#### Task prompt:
Retype all the records below exactly as they are, with no image carried over.

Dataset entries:

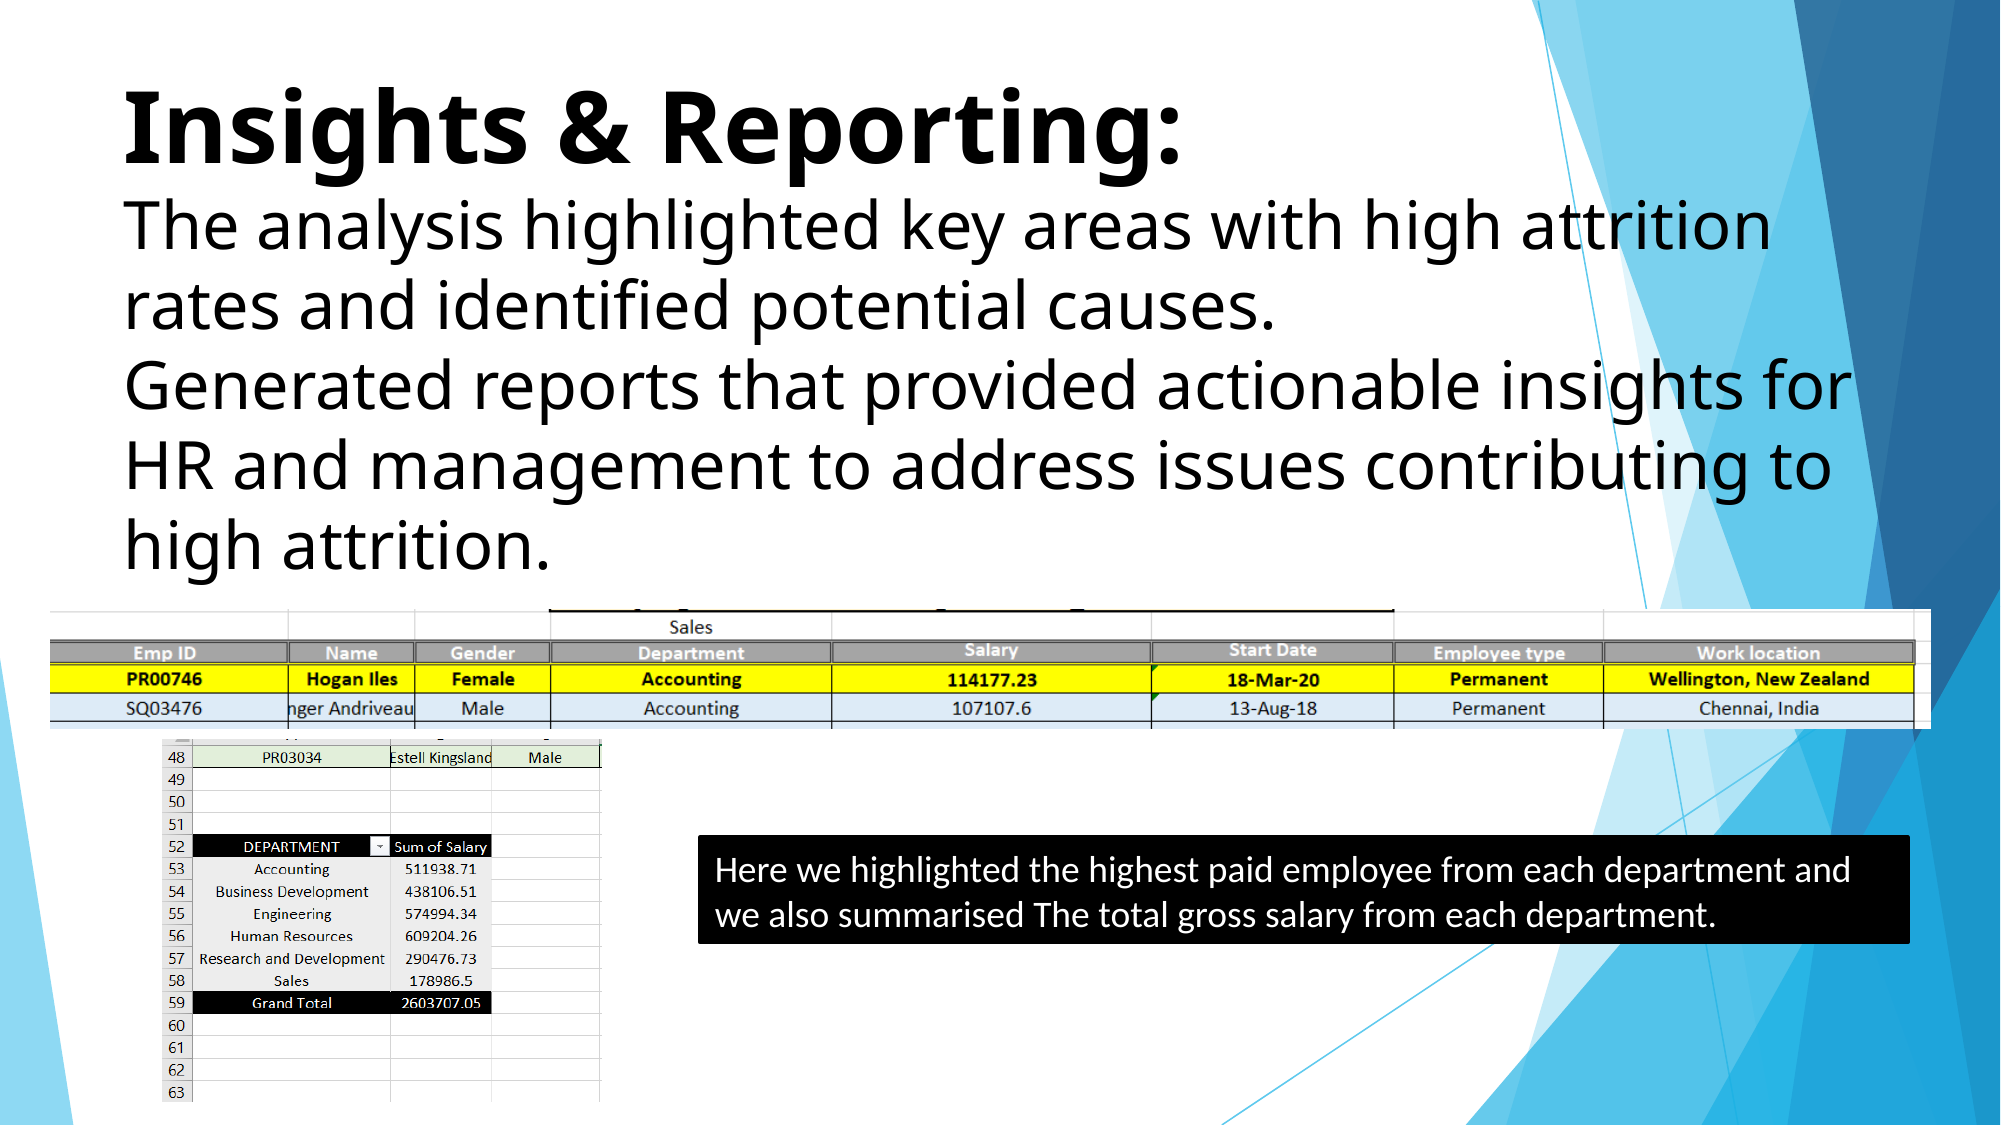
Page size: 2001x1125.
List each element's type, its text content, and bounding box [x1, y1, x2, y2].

picture [162, 738, 602, 1102]
title Insights & Reporting: The analysis highlighted key areas with high attrition rates and identified potential causes. Generated reports that provided actionable insights for HR and management to address issues contributing to high attrition. [123, 63, 1877, 608]
picture [49, 609, 1931, 730]
text_box Here we highlighted the highest paid employee from each department and we also summarised The total gross salary from each department. [698, 835, 1910, 944]
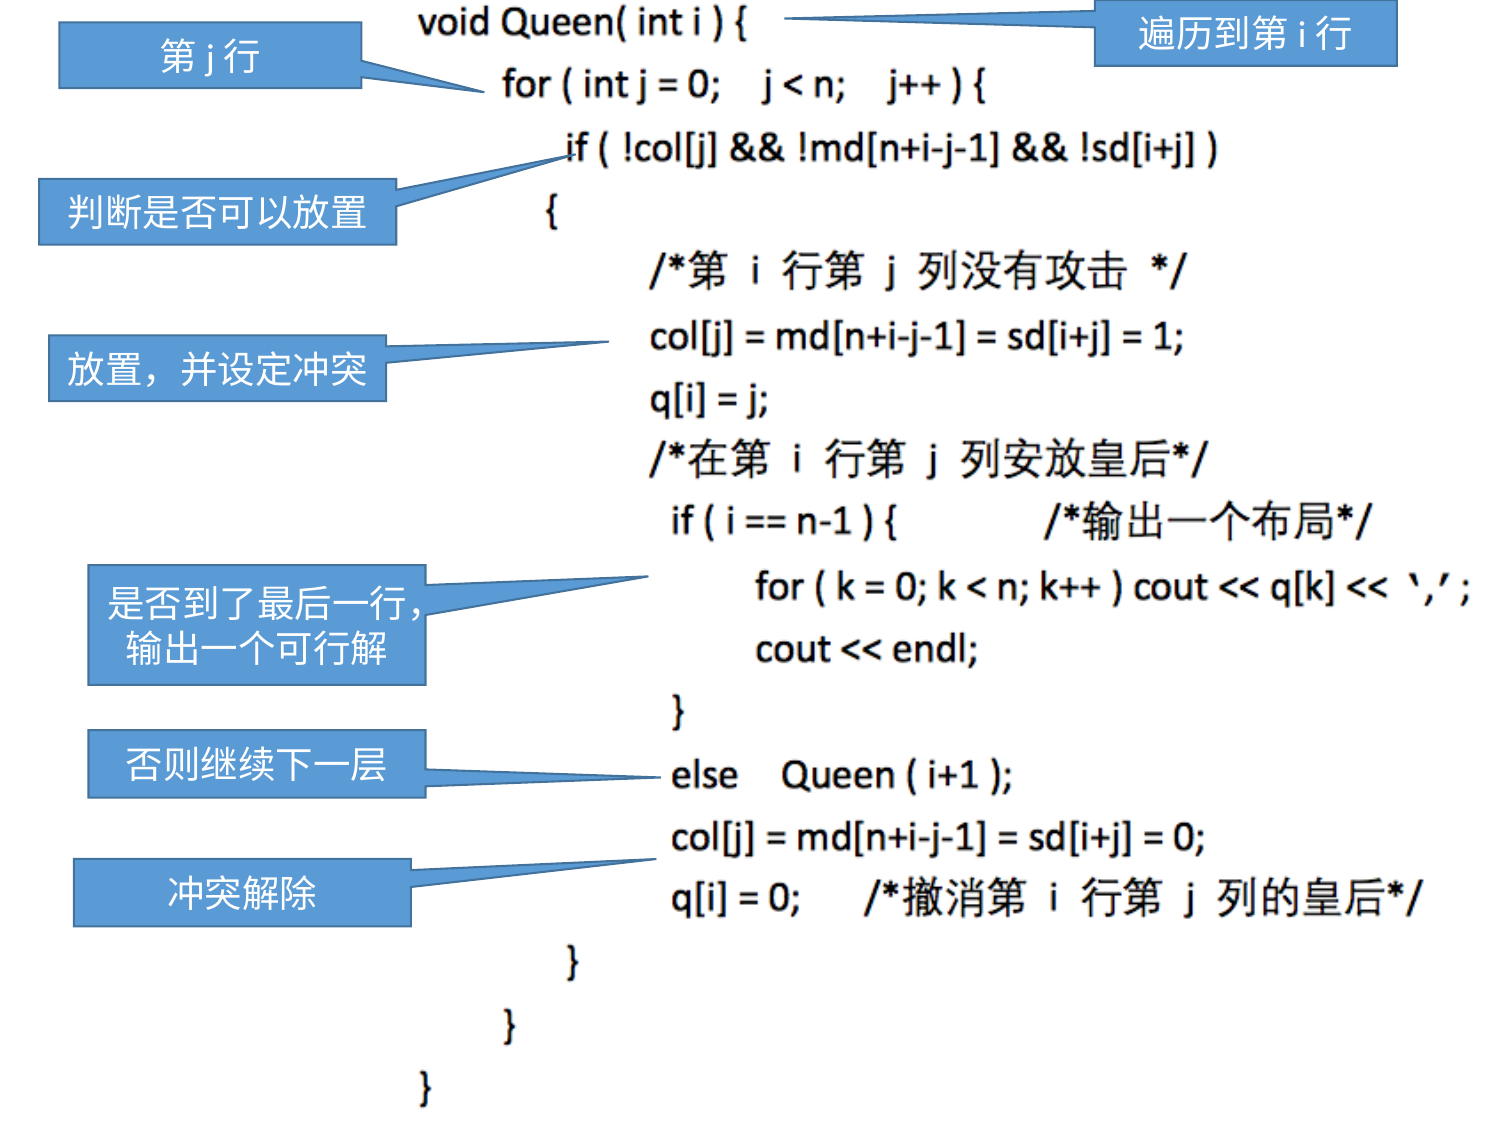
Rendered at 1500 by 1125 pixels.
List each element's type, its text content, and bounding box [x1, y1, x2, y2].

picture [396, 0, 1500, 1125]
text_box 否则继续下一层 [87, 729, 396, 799]
text_box 判断是否可以放置 [38, 177, 396, 246]
text_box 放置，并设定冲突 [48, 334, 396, 403]
text_box 是否到了最后一行，输出一个可行解 [87, 564, 396, 686]
text_box 第j行 [58, 21, 396, 90]
text_box 冲突解除 [72, 857, 396, 928]
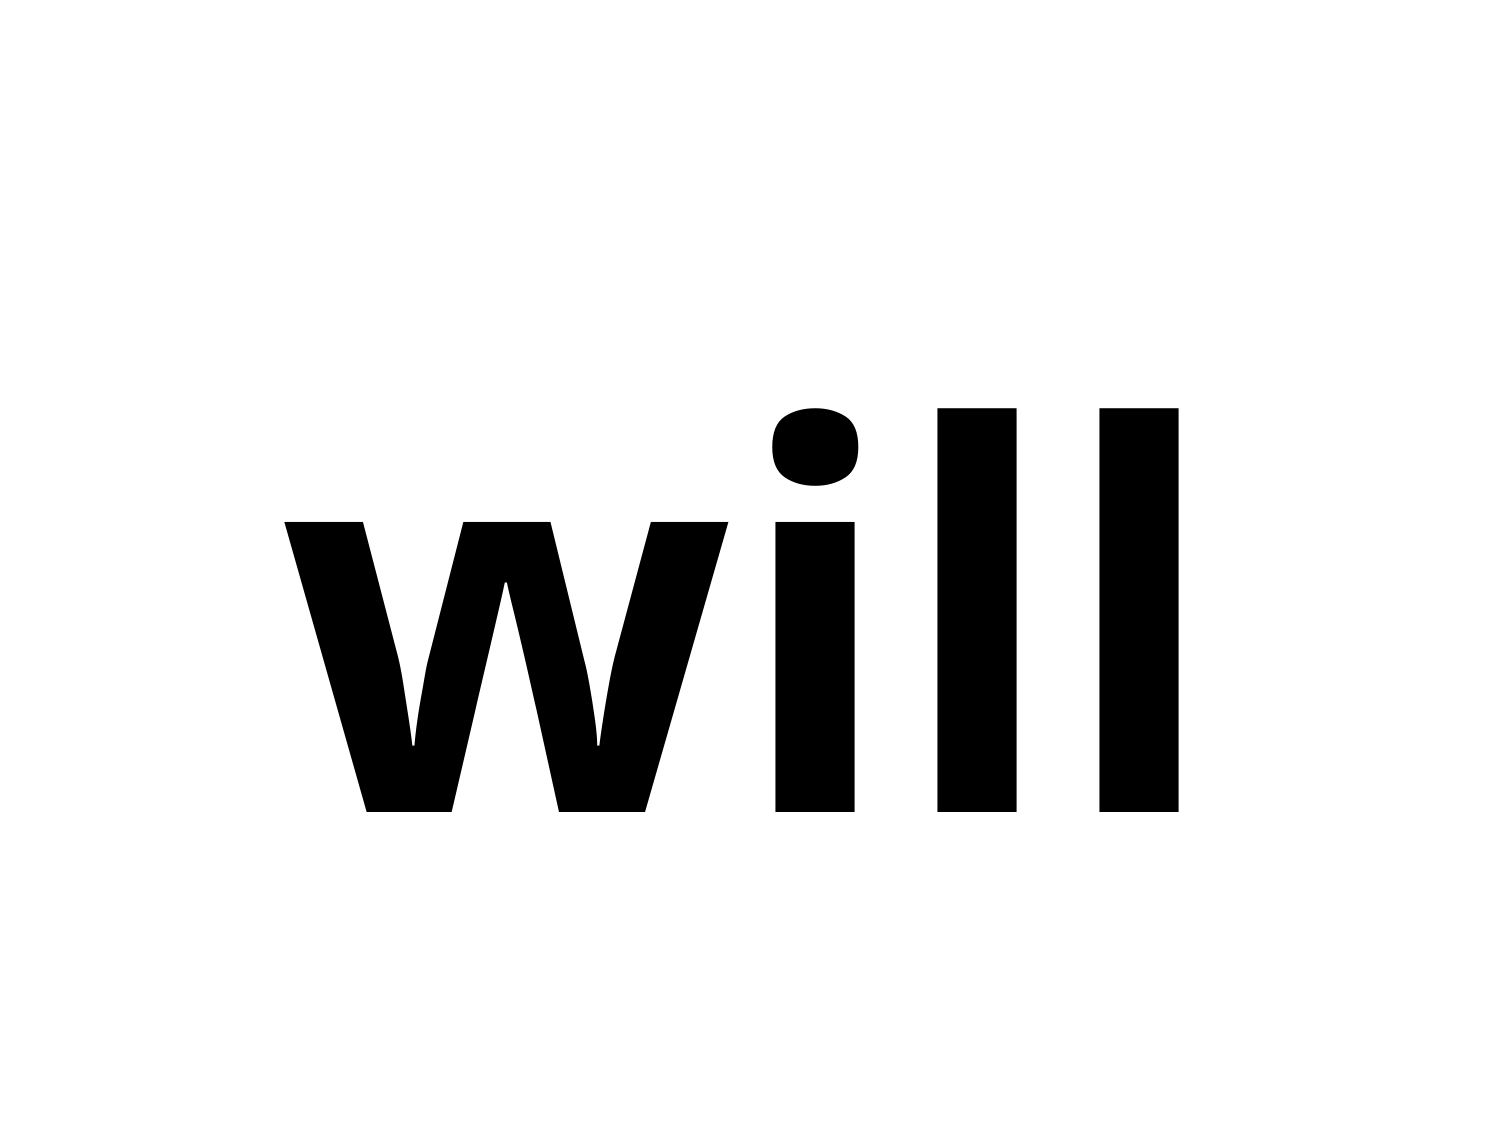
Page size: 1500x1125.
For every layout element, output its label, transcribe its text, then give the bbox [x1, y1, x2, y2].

text_box will [112, 224, 1388, 975]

#### Reply to the exercise:
Page size: 2001x1125.
List each element's type, its text content, and bounding box [x1, y1, x2, y2].

picture [162, 738, 602, 1102]
title Insights & Reporting: The analysis highlighted key areas with high attrition rates and identified potential causes. Generated reports that provided actionable insights for HR and management to address issues contributing to high attrition. [123, 63, 1877, 608]
picture [49, 609, 1931, 730]
text_box Here we highlighted the highest paid employee from each department and we also summarised The total gross salary from each department. [698, 835, 1910, 944]
Rendered at 1500 by 1125 pixels.
List each element's type, its text content, and bounding box [x1, y1, x2, y2].

picture [396, 0, 1500, 1125]
text_box 否则继续下一层 [87, 729, 396, 799]
text_box 判断是否可以放置 [38, 177, 396, 246]
text_box 放置，并设定冲突 [48, 334, 396, 403]
text_box 是否到了最后一行，输出一个可行解 [87, 564, 396, 686]
text_box 第j行 [58, 21, 396, 90]
text_box 冲突解除 [72, 857, 396, 928]
Page size: 1500x1125.
For every layout element, output its label, transcribe its text, then give the bbox [x1, y1, x2, y2].

text_box will [112, 224, 1388, 975]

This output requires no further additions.